WHAT YOU HAVE TO DO: Return, exactly, the line that contains "669 376 17.46" together with all lines after it to the end of the entries, and no further lines.

=== Section Start ===

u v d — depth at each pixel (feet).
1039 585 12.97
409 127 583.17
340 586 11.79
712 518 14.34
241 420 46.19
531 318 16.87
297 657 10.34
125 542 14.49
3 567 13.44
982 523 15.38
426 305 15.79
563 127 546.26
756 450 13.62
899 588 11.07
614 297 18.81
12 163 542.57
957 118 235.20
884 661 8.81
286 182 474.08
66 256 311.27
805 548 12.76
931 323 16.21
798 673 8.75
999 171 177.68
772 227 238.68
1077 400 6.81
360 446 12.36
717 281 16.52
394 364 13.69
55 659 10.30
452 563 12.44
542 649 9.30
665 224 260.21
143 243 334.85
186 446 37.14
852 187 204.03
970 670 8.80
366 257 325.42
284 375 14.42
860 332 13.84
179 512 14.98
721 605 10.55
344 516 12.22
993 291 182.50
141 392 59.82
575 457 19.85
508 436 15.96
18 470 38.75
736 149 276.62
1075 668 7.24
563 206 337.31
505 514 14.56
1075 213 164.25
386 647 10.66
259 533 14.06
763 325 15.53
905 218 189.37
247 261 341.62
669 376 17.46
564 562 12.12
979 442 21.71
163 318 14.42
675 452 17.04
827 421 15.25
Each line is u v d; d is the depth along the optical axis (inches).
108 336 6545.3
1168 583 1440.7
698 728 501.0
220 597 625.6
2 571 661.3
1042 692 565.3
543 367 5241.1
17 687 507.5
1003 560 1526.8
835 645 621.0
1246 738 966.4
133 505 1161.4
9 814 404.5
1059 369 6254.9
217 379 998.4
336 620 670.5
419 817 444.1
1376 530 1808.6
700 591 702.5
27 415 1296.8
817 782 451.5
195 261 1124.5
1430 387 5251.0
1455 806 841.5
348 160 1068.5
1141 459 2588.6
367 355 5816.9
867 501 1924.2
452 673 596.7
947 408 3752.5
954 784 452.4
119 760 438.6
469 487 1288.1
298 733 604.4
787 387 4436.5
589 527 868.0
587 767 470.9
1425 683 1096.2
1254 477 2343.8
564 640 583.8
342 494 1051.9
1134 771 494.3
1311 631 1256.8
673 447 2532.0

=== Section End ===

TASK SOLUTION:
669 376 17.46
564 562 12.12
979 442 21.71
163 318 14.42
675 452 17.04
827 421 15.25
Each line is u v d; d is the depth along the optical axis (inches).
108 336 6545.3
1168 583 1440.7
698 728 501.0
220 597 625.6
2 571 661.3
1042 692 565.3
543 367 5241.1
17 687 507.5
1003 560 1526.8
835 645 621.0
1246 738 966.4
133 505 1161.4
9 814 404.5
1059 369 6254.9
217 379 998.4
336 620 670.5
419 817 444.1
1376 530 1808.6
700 591 702.5
27 415 1296.8
817 782 451.5
195 261 1124.5
1430 387 5251.0
1455 806 841.5
348 160 1068.5
1141 459 2588.6
367 355 5816.9
867 501 1924.2
452 673 596.7
947 408 3752.5
954 784 452.4
119 760 438.6
469 487 1288.1
298 733 604.4
787 387 4436.5
589 527 868.0
587 767 470.9
1425 683 1096.2
1254 477 2343.8
564 640 583.8
342 494 1051.9
1134 771 494.3
1311 631 1256.8
673 447 2532.0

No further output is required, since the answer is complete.